Postexposure vaccination massively increases the prevalence of gamma-herpesvirus-specific CD8+ T cells but confers minimal survival advantage on CD4-deficient mice

Abstract

Mice that lack CD4(+) T cells remain clinically normal for more than 60 days after respiratory challenge with the murine gamma-herpesvirus 68 (gammaHV-68), then develop symptoms of a progressive wasting disease. The gammaHV-68-specific CD8(+) T cells that persist in these I-A(b-/-) mice are unable to prevent continued, but relatively low level, virus replication. Postexposure challenge with recombinant vaccinia viruses expressing gammaHV-68 lytic cycle epitopes massively increased the magnitude of the gammaHV-68-specific CD8(+) population detectable by staining with tetrameric complexes of MHC class I glycoprotein + peptide, or by interferon-gamma production subsequent to in vitro restimulation with peptide. The boosting effect was comparable for gammaHV-68-infected I-A(b-/-) and I-A(b+/+) mice within 7 days of challenge, and took more than 110 days to return to prevaccination levels in the I-A(b+/+) controls. Although the life-span of the I-A(b-/-) mice was significantly increased, there was no effect on long-term survival. A further boost with a recombinant influenza A virus failed to improve the situation. Onset of weight loss was associated with a decline in gammaHV-68-specific CD8(+) T cell numbers, though it is not clear whether this was a cause or an effect of the underlying pathology. Even very high levels of virus-specific CD8(+) T cells thus provide only transient protection against the uniformly lethal consequences of gammaHV-68 infection under conditions of CD4(+) T cell deficiency.

Figure 1

Virus-specific CD8⁺ T cells in spleen populations from γHV-68-infected I-A^b+/+ mice challenged with recombinant vaccinia viruses. The B6 mice were challenged i.p. with 3 × 10⁷ pfu of the vacc-p56, vacc-p79, or vacc-LCMV^b recombinants 1 mo after i.n. infection with 600 pfu of γHV-68. Spleen populations were enriched for the CD8⁺ set and stained with the p56D^b (A–C) and p79K^b (D and E) tetramers. The results are for a representative animal from each group, with the percent values in the quadrants being for the total lymphocyte population.
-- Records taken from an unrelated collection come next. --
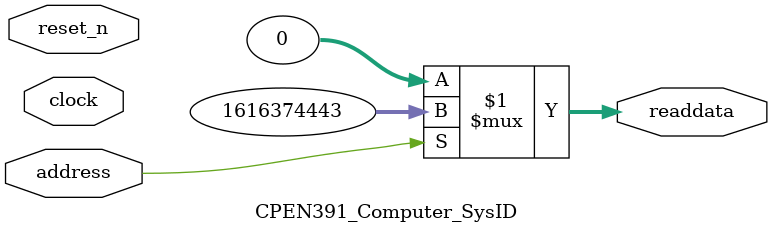
<source format=v>



// synthesis translate_off
`timescale 1ns / 1ps
// synthesis translate_on

// turn off superfluous verilog processor warnings 
// altera message_level Level1 
// altera message_off 10034 10035 10036 10037 10230 10240 10030 

module CPEN391_Computer_SysID (
               // inputs:
                address,
                clock,
                reset_n,

               // outputs:
                readdata
             )
;

  output  [ 31: 0] readdata;
  input            address;
  input            clock;
  input            reset_n;

  wire    [ 31: 0] readdata;
  //control_slave, which is an e_avalon_slave
  assign readdata = address ? 1616374443 : 0;

endmodule



</source>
Cumulated data from three comparable experiments are presented in Table 1.

Figure 2

Persistence of p56- and p79-specific CD8⁺ T cells in boosted, γHV-68-infected I-A^b+/+ mice. The mice were infected i.n. with γHV-68 1 mo prior to i.p. challenge with the recombinant vaccinia viruses, as detailed in the Fig. 1 legend. Each data point shows the mean ± SE for three individuals. The titers of latent γHV-68 in the spleen were minimal for all groups.

Figure 3

The γHV-68-specific CD8⁺ T cell responses following secondary challenge of persistently infected I-A^b−/− mice. The mice were infected with γHV-68, then challenged with the vacc-p56, vaccp79, and vacc-LCMV^b recombinants, as described in the Fig. 1 legend. The results are given as mean ± SE for virus-specific CD8⁺ T cells in the spleens of three mice. Those sampled on day 63 after vaccinia (day 91 after γHV-68) were clinically affected and provide some of the virus titer results presented in Table 2.

Figure 4

Survival profiles for γHV-68-infected I-A^b−/− mice boosted with recombinant vaccinia viruses. The I-A^b−/− mice were infected i.n. with γHV-68 and boosted with the recombinant vaccinia viruses, as described in the Fig. 1 legend. The survival profiles were then determined for groups of 20 mice, with any animals that were severely affected being terminated. Vaccinia virus infection alone did not cause any mortality in I-A^b−/− mice, and the pattern of illness in the vacc-LCMV^b group was indistinguishable from that for other controls given γHV-68 alone (data not shown). The mice given vacc-p56 lived significantly longer (P = 0.0003 by logrank test) than those injected with vacc-p79 or vacc-LCMV^b.